Se existem dados detalhados por mês desde 1980, os dados diários só começam em 2009. E, no que toca a mortes prematuras, ou seja, abaixo dos 70 anos de idade, começam em 2014. Olhando para estes, pode-se retirar uma outra conclusão: também as mortes da faixa etária dos 34 aos 69 anos têm atingido picos históricos. A 8 de janeiro e, depois, entre 11 e 14 de janeiro, estes óbitos ultrapassaram as 100 vítimas diárias. Respetivamente, contaram-se 104, 109, 106, 103 e 107 mortes.
Nos dados disponíveis para análise, isso apenas aconteceu em 2017 nos dias 2 e 4 de janeiro (ambos com 104 óbitos entre os 34 e os 69 anos) e a 18 de junho (101) do mesmo ano.
Se as mortes estão altas quando se olha para os óbitos prematuros, estão também acima do esperado quando se olha para as pessoas mais idosas. Desde 30 de novembro que há excesso de mortalidade na faixa etária acima dos 85 anos e, quando acima dos 75 anos, o fenómeno acontece desde 30 de outubro, a mesma data em que verifica situação idêntica para os maiores de 65 anos.
Para as mortes prematuras, abaixo dos 70 anos, têm-se atingido excesso de mortalidade todos os dias desde 28 dezembro.
Gripe, frio e ondas de calor são os motores do excesso de mortalidade
Piores dias foram em janeiro, julho e agosto
Pondo de lado janeiro de 2021, e com dados disponíveis desde 2009, os 10 dias com mais mortes em Portugal são quase todos registados em janeiro.
Antes de passarmos a marca das 600 mortes diárias, o dia com mais óbitos em Portugal era 2 de janeiro de 2017. Nessa data morreram 578 pessoas e o excesso de mortalidade foi atribuído pelo Instituto Nacional de Saúde Doutor Ricardo Jorge (INSA) à forte época de gripe sazonal. Nesse inverno de 2016/17, o vírus da influenza dominante foi do subtipo A(H3), associado a uma maior mortalidade entre os idosos.

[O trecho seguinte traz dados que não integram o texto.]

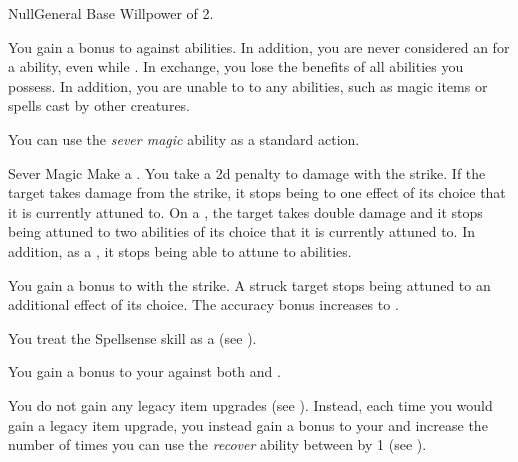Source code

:     \begin{feat}{Null}{General}
        \featpre Base Willpower of 2.

         You gain a  bonus to  against  abilities.
        In addition, you are never considered an  for a  ability, even while .
        In exchange, you lose the benefits of all  abilities you possess.
        In addition, you are unable to  to any  abilities, such as magic items or spells cast by other creatures.

         You can use the \textit{sever magic} ability as a standard action.
        \begin{freeability}{Sever Magic}
            Make a .
            You take a \minus2d penalty to damage with the strike.
            If the target takes damage from the strike, it stops being  to one effect of its choice that it is currently attuned to.
            On a , the target takes double damage and it stops being attuned to two abilities of its choice that it is currently attuned to.
            In addition, as a , it stops being able to attune to abilities.

            \rankline
             You gain a  bonus to  with the strike.
             A struck target stops being attuned to an additional effect of its choice.
             The accuracy bonus increases to .
        \end{freeability}

         You treat the Spellsense skill as a  (see ).

         You gain a  bonus to your  against both  and .

         You do not gain any legacy item upgrades (see ).
        Instead, each time you would gain a legacy item upgrade, you instead gain a  bonus to your  and increase the number of times you can use the \textit{recover} ability between  by 1 (see ).


\end{feat}
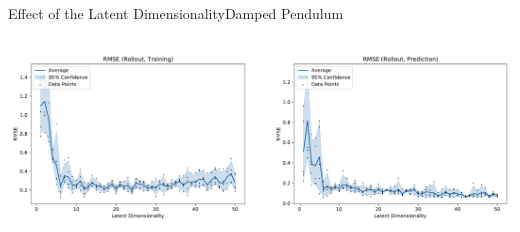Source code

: \documentclass[
	aspectratio=43,
	color={accentcolor=1c},
	logo=false,
	colorframetitle=true,
	handout
]{tudabeamer}
\begin{document}
			\begin{frame}[c]{Effect of the Latent Dimensionality}{Damped Pendulum}
				\begin{columns}[c]
					\begin{column}{0.5\linewidth}
						\begin{center}
							\includegraphics[width=\linewidth]{figures/experiments/pendulum-damped/latent-dim/comparison-rmse-rollout-train-mean-vs-latent-dim.pdf}
						\end{center}
					\end{column}
					\begin{column}{0.5\linewidth}
						\begin{center}
							\includegraphics[width=\linewidth]{figures/experiments/pendulum-damped/latent-dim/comparison-rmse-rollout-prediction-mean-vs-latent-dim.pdf}
						\end{center}
					\end{column}
				\end{columns}
			\end{frame}
\end{document}
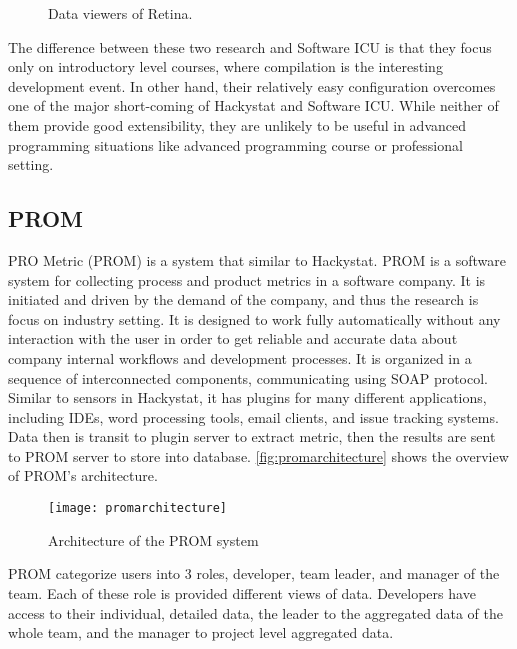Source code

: \begin{figure}[htbp]
     \centering
          
     \caption{Data viewers of Retina.}
     \label{fig:retina}
\end{figure}

The difference between these two research and Software ICU is that they focus only on introductory level courses, where compilation is the interesting development event. In other hand, their relatively easy configuration overcomes one of the major short-coming of Hackystat and Software ICU. While neither of them provide good extensibility, they are unlikely to be useful in advanced programming situations like advanced programming course or professional setting.

\subsection {PROM}
PRO Metric (PROM) \cite{prom03} is a system that similar to Hackystat. PROM is a software system for collecting process and product metrics in a software company. It is initiated and driven by the demand of the company, and thus the research is focus on industry setting. It is designed to work fully automatically without any interaction with the user in order to get reliable and accurate data about company internal workflows and development processes. It is organized in a sequence of interconnected components, communicating using SOAP protocol. Similar to sensors in Hackystat, it has plugins for many different applications, including IDEs, word processing tools, email clients, and issue tracking systems. Data then is transit to plugin server to extract metric, then the results are sent to PROM server to store into database. \autoref{fig:promarchitecture} shows the overview of PROM's architecture.

\begin{figure}[htbp]
     \centering
     \texttt{[image: promarchitecture]}
     \caption{Architecture of the PROM system}
     \label{fig:promarchitecture}
\end{figure}

PROM categorize users into 3 roles, developer, team leader, and manager of the team. Each of these role is provided different views of data. Developers have access to their individual, detailed data, the leader to the aggregated data of the whole team, and the manager to project level aggregated data.

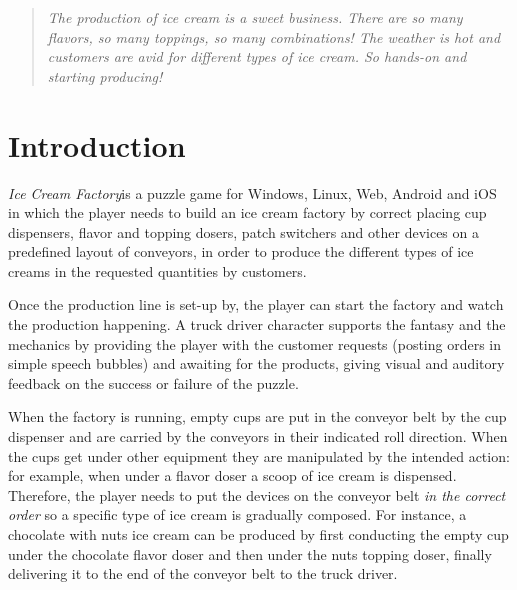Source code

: \documentclass[a4paper]{scrartcl}
\title{\gamename}
\subtitle{Game Design Document}
\author{}
\date{\today}
\begin{document}
\newcommand{\gamename}{\emph{Ice Cream Factory}}

\maketitle

    \begin{quotation}
        \noindent
        \textit{The production of ice cream is a sweet business. There are so
                many flavors, so many toppings, so many combinations! The
                weather is hot and customers are avid for different types of ice
                cream. So hands-on and starting producing!}
    \end{quotation}

\section{Introduction}
    \gamename is a puzzle game for Windows, Linux, Web, Android and iOS in which
    the player needs to build an ice cream factory by correct placing cup
    dispensers, flavor and topping dosers, patch switchers and other devices on
    a predefined layout of conveyors, in order to produce the different types of
    ice creams in the requested quantities by customers.

    Once the production line is set-up by, the player can start the factory and
    watch the production happening. A truck driver character supports the
    fantasy and the mechanics by providing the player with the customer requests
    (posting orders in simple speech bubbles) and awaiting for the products,
    giving visual and auditory feedback on the success or failure of the puzzle.

    When the factory is running, empty cups are put in the conveyor belt by the
    cup dispenser and are carried by the conveyors in their indicated roll
    direction. When the cups get under other equipment they are manipulated by
    the intended action: for example, when under a flavor doser a scoop of ice
    cream is dispensed. Therefore, the player needs to put the devices on the
    conveyor belt \textit{in the correct order} so a specific type of ice cream
    is gradually composed. For instance, a chocolate with nuts ice cream can be
    produced by first conducting the empty cup under the chocolate flavor doser
    and then under the nuts topping doser, finally delivering it to the end of
    the conveyor belt to the truck driver.
\end{document}
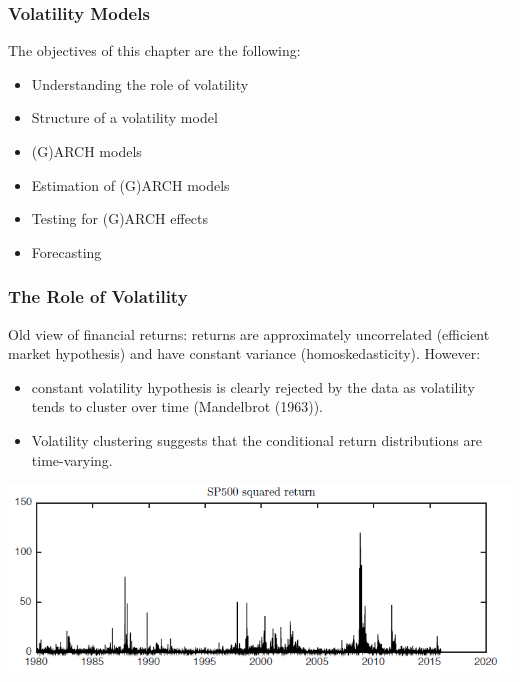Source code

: \documentclass[xcolor=dvipsnames, english, 8pt]{beamer}
\begin{document}
\begin{frame}
    \frametitle{Volatility Models}
    The objectives of this chapter are the following:\vspace{0.25cm}\\
    \begin{itemize}
        \item Understanding the role of volatility
        \item Structure of a volatility model
        \item (G)ARCH models
        \item Estimation of (G)ARCH models
        \item Testing for (G)ARCH effects
        \item Forecasting

    \end{itemize}
\end{frame}

\begin{frame}
    \frametitle{The Role of Volatility}
    Old view of financial returns: returns are approximately uncorrelated (efficient
market hypothesis) and have constant variance ({\color{ubRed}homoskedasticity}). However:\vspace{0.25cm}\\
\begin{itemize}
    \item constant volatility hypothesis is clearly rejected by the data as volatility tends to {\color{ubRed} cluster} over time (Mandelbrot (1963)).
\item Volatility clustering suggests that the {\color{ubRed} conditional} return distributions are time-varying.\vspace{0.5cm}\\
\end{itemize}
\begin{center}
    \includegraphics[scale=0.5]{VOLA1}
\end{center}
\end{frame}
\end{document}

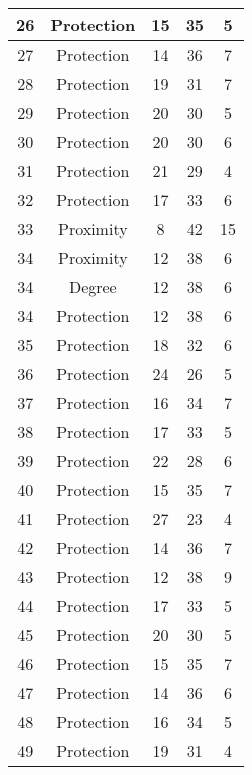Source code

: \documentclass[results.tex]{subfiles}
\begin{document}
\begin{center}
\begin{tabular}{| c || c | c | c | c |}
    \hline
    26 & Protection & 15 & 35 & 5 \\ 
    \hline
    27 & Protection & 14 & 36 & 7 \\ 
    \hline
    28 & Protection & 19 & 31 & 7 \\ 
    \hline
    29 & Protection & 20 & 30 & 5 \\ 
    \hline
    30 & Protection & 20 & 30 & 6 \\ 
    \hline
    31 & Protection & 21 & 29 & 4 \\ 
    \hline
    32 & Protection & 17 & 33 & 6 \\ 
    \hline
    33 & Proximity & 8 & 42 & 15 \\ 
    \hline
    34 & Proximity & 12 & 38 & 6 \\ 
    \hline
    34 & Degree & 12 & 38 & 6 \\ 
    \hline
    34 & Protection & 12 & 38 & 6 \\ 
    \hline
    35 & Protection & 18 & 32 & 6 \\ 
    \hline
    36 & Protection & 24 & 26 & 5 \\ 
    \hline
    37 & Protection & 16 & 34 & 7 \\ 
    \hline
    38 & Protection & 17 & 33 & 5 \\ 
    \hline
    39 & Protection & 22 & 28 & 6 \\ 
    \hline
    40 & Protection & 15 & 35 & 7 \\ 
    \hline
    41 & Protection & 27 & 23 & 4 \\ 
    \hline
    42 & Protection & 14 & 36 & 7 \\ 
    \hline
    43 & Protection & 12 & 38 & 9 \\ 
    \hline
    44 & Protection & 17 & 33 & 5 \\ 
    \hline
    45 & Protection & 20 & 30 & 5 \\ 
    \hline
    46 & Protection & 15 & 35 & 7 \\ 
    \hline
    47 & Protection & 14 & 36 & 6 \\ 
    \hline
    48 & Protection & 16 & 34 & 5 \\ 
    \hline
    49 & Protection & 19 & 31 & 4 \\ 
    \hline   \end{tabular}
\end{center}
\end{document}
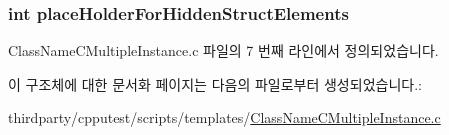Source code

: \subsubsection[{\texorpdfstring{place\+Holder\+For\+Hidden\+Struct\+Elements}{placeHolderForHiddenStructElements}}]{\setlength{\rightskip}{0pt plus 5cm}int place\+Holder\+For\+Hidden\+Struct\+Elements}\hypertarget{struct_class_name_struct_a5705d42d83aa1408a1f19b218cd11502}{}\label{struct_class_name_struct_a5705d42d83aa1408a1f19b218cd11502}


Class\+Name\+C\+Multiple\+Instance.\+c 파일의 7 번째 라인에서 정의되었습니다.



이 구조체에 대한 문서화 페이지는 다음의 파일로부터 생성되었습니다.\+:\begin{DoxyCompactItemize}
\item 
thirdparty/cpputest/scripts/templates/\hyperlink{templates_2_class_name_c_multiple_instance_8c}{Class\+Name\+C\+Multiple\+Instance.\+c}\end{DoxyCompactItemize}
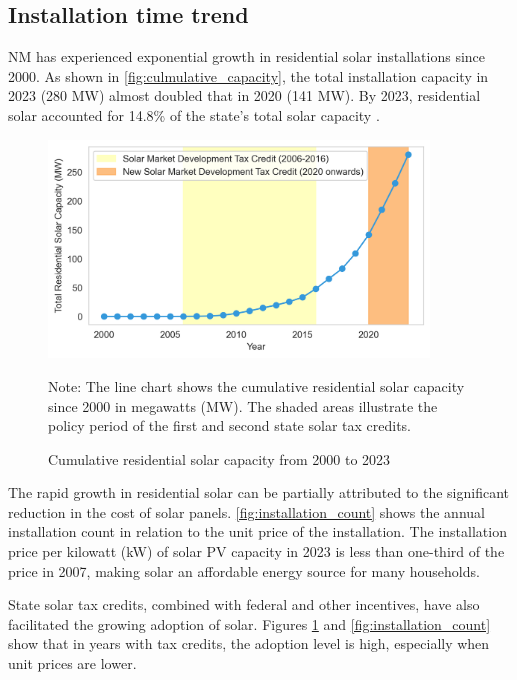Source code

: \documentclass[11pt,twoside,letterpaper]{article}
\begin{document}
\subsection{Installation time trend}
 
NM has experienced exponential growth in residential solar installations since 2000. As shown in \autoref{fig:culmulative_capacity}, the total installation capacity in 2023 (280 MW) almost doubled that in 2020 (141 MW). By 2023, residential solar accounted for 14.8\% of the state’s total solar capacity \parencite{seia2023nm}.

\begin{figure}[!ht]
    \centering
\includegraphics[width=0.9\textwidth]{figures/cumulative_capacity.png}
    \caption{Cumulative residential solar capacity from 2000 to 2023}
    \label{fig:culmulative_capacity}
    \begin{flushleft}
        \footnotesize Note: The line chart shows the cumulative residential solar capacity since 2000 in megawatts (MW). The shaded areas illustrate the policy period of the first and second state solar tax credits.  
    \end{flushleft}
    
\end{figure}


The rapid growth in residential solar can be partially attributed to the significant reduction in the cost of solar panels. \autoref{fig:installation_count} shows the annual installation count in relation to the unit price of the installation. The installation price per kilowatt (kW) of solar PV capacity in 2023 is less than one-third of the price in 2007, making solar an affordable energy source for many households.

State solar tax credits, combined with federal and other incentives, have also facilitated the growing adoption of solar. Figures \ref{fig:culmulative_capacity} and \ref{fig:installation_count} show that in years with tax credits, the adoption level is high, especially when unit prices are lower.
\end{document}
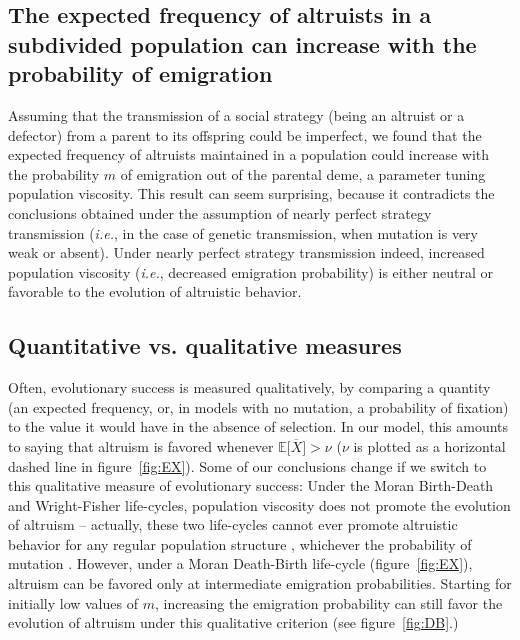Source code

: \documentclass[11pt, letterpaper]{article}
\newcommand{\ie}{\textit{i.e.}}
\newcommand{\Esp}[1]{\mathbb{E}\big[ #1\big]}%
\newcommand{\mutbias}{\nu}
\begin{document}
\subsection*{The expected frequency of altruists in a subdivided population can increase with the probability of emigration}
Assuming that the transmission of a social strategy (being an altruist or a defector) from a parent to its offspring could be imperfect, we found that the expected frequency of altruists maintained in a population could increase with the probability $m$ of emigration out of the parental deme, a parameter tuning population viscosity. This result can seem surprising, because it contradicts the conclusions obtained under the assumption of nearly perfect strategy transmission (\ie, in the case of genetic transmission, when mutation is very weak or absent). Under nearly perfect strategy transmission indeed, increased population viscosity (\ie, decreased emigration probability) is either neutral \citep[][and dashed lines in figures~\ref{fig:EX}--]{Taylor1992islandmodel} or favorable \citep[][and dashed lines in figure~\ref{fig:EX}]{TaylorDayWild2007} to the evolution of altruistic behavior. 

\subsection*{Quantitative vs. qualitative measures}
Often, evolutionary success is measured qualitatively, by comparing a quantity (an expected frequency, or, in models with no mutation, a probability of fixation) to the value it would have in the absence of selection. In our model, this amounts to saying that altruism is favored whenever $\Esp{\overline{X}} > \mutbias$ ($\mutbias$ is plotted as a horizontal dashed line in figure~\ref{fig:EX}). 
Some of our conclusions change if we switch to this qualitative measure of evolutionary success: Under the Moran Birth-Death and Wright-Fisher life-cycles, population viscosity does not promote the evolution of altruism -- actually, these two life-cycles cannot ever promote altruistic behavior for any regular population structure \citep{Taylor2011}, whichever the probability of mutation \citep{Debarre2017}. 
However, under a Moran Death-Birth life-cycle (figure~\ref{fig:EX}), altruism can be favored only at intermediate emigration probabilities. Starting for initially low values of $m$, increasing the emigration probability can still favor the evolution of altruism under this qualitative criterion (see figure~\ref{fig:DB}.)  
\end{document}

Covid-19. Mais de dois milhões de óbitos e quase 94 milhões de casos no mundo
As três marcas seguintes são registadas no verão: 8 de julho de 2013 (498 mortes) e 5 e 6 de agosto de 2018 (508 e 495 óbitos). Nos três casos, o motivo foi o mesmo: uma onda de calor intenso que, em 2013, fez quase 1.700 mortos em Portugal. Em 2018, o pico de mortalidade ocorreu no dia seguinte à subida máxima de temperatura, altura em que o país bateu recordes de 18 anos com os valores médios da temperatura máxima a chegarem aos 41,6 graus.
Os restantes seis dias que alcançaram máximos de mortalidade são todos em janeiro, em diferentes anos: 4 janeiro de 2017 (501), 13 janeiro 2015 (498), 5 janeiro 2017 (493), 14 janeiro 2019 (483), 20 janeiro 2015 (486) e 24 janeiro 2017 (485). Todos estes invernos tiveram algo em comum: o vírus da gripe em circulação era do subtipo A(H3).